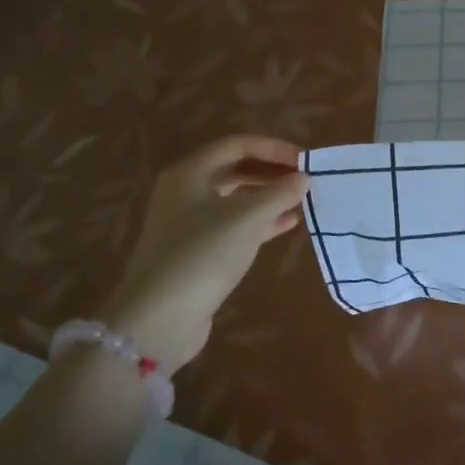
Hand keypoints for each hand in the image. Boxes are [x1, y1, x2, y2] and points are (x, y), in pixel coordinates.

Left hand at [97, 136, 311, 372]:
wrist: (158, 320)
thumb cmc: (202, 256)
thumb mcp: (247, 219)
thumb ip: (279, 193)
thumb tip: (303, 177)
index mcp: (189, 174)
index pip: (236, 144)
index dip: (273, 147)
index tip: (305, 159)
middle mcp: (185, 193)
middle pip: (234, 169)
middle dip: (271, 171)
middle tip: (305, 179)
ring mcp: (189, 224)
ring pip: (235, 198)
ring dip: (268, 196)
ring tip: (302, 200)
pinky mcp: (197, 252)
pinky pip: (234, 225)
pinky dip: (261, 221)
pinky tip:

### TASK GOAL
Please copy exactly, and only, the lines running from the one containing "ring mcp: (189, 224)" through the end of the listing.

### ANSWER SPACE
ring mcp: (189, 224)
ring pip: (235, 198)
ring dip: (268, 196)
ring tip: (302, 200)
pinky mcp: (197, 252)
pinky pip: (234, 225)
pinky dip: (261, 221)
pinky tip:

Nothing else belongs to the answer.